Yes, I had considered something like this. In the Jellyfish paper they suggest using only this type of compaction, and doing away with extension nodes. It feels like this is more appropriate when the tree is storing a very large number of items, and that there are still likely to be great savings from shared key prefixes for trees storing fewer items. I'll have more insight into this soon from the extension node analysis.

A related point to mention is that such an approach will require working with a remaining_path that no longer fits in a single field element, and might occupy four field elements. I believe we still need to hash the depth along with the value and remaining_path, so the leaf node might need to look like hash(value, hash(remaining_depth, remaining_path)). One could also use a U256 representation to represent internal shortcut paths to cut down on the number of extension nodes needed in a path in my original proposal.

[maxgillett]

The probability that, given an internal node exists in a SMT at the specified layer depth, only a single branch extends from it (as opposed to two branches) is plotted below for varying key counts:

It appears that internal extension nodes would only be useful for compressing up to ~8 layers or so before a terminal extension node would likely be used. This suggests to me that the overhead of managing internal extension nodes is probably not worth it, and we should only compact the final remaining path, but I'd be interested to hear what others have to say.

To summarize the previous comments, assuming we make all internal limb nodes be regular nodes, these are the ideas so far whose stack/hasher row tradeoffs need to be analyzed:

• Compact the final remaining path to the leaf node, and choose one of the following (which have different types of overhead):
  • A 256-bit representation for this path
  • A 64-bit representation for this path (mapping each limb key to the root hash of the next limb, as previously described)
• Use a separate representation for accounts, such as the layered approach described by @bobbinth above, to maintain a consistent decoding cost (and lessen the effect of a malicious user grinding neighboring account paths)

[bobbinth]

Thank you!
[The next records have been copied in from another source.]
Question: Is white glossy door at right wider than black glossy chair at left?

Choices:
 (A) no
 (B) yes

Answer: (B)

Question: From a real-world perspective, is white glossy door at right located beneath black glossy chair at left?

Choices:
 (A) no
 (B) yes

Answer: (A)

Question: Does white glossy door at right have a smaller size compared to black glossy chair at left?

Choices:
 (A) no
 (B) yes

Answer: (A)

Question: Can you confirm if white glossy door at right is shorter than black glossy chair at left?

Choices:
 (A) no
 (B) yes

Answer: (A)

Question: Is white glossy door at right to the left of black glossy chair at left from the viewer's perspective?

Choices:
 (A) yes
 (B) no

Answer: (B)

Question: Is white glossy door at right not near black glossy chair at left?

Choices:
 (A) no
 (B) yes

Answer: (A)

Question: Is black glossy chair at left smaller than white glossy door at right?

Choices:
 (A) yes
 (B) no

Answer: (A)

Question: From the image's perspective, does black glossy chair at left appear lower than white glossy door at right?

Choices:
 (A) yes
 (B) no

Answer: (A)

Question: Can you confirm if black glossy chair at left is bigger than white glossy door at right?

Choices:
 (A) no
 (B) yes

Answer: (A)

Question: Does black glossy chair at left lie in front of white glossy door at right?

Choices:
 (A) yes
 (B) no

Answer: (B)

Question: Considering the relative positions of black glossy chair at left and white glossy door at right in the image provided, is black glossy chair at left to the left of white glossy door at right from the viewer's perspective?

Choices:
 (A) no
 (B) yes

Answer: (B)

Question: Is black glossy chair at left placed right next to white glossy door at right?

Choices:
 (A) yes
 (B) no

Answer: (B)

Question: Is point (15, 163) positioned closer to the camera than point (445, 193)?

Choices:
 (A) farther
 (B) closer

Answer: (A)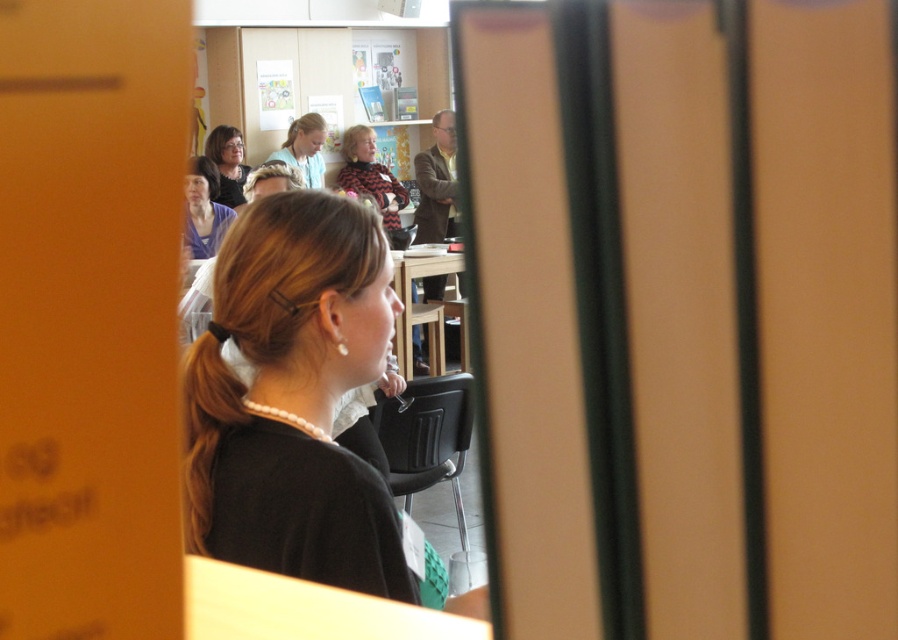
Question: Which point is farther to the camera?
I personally, would favor simplicity of the algorithm over the amount of hashing that needs to be done by the hasher. Here is how I'm thinking about:

Assume that our target use case are data sets with between 1K and 1M items. On average, this means that Merkle path length should be somewhere between 10 and 20. Each hash takes 8 rows in the hasher table - so, verifying such paths translates to 80 - 160 rows.

It would be good to have the number of cycles on the stack side to be roughly half this number (this is just a rule of thumb). So, if we can decode all relevant nodes in 40 - 80 cycles, it would be ideal - and I'm not sure this is achievable with more complicated decoding logic.

I guess to summarize: in my mind, an approach where reading from the tree takes 200 rows in the hasher and 50 cycles in the stack is preferable to the approach which takes 100 rows in the hasher and 100 cycles in the stack.

[bobbinth]

Closed by #1046, #1048, #1036 and other related PRs.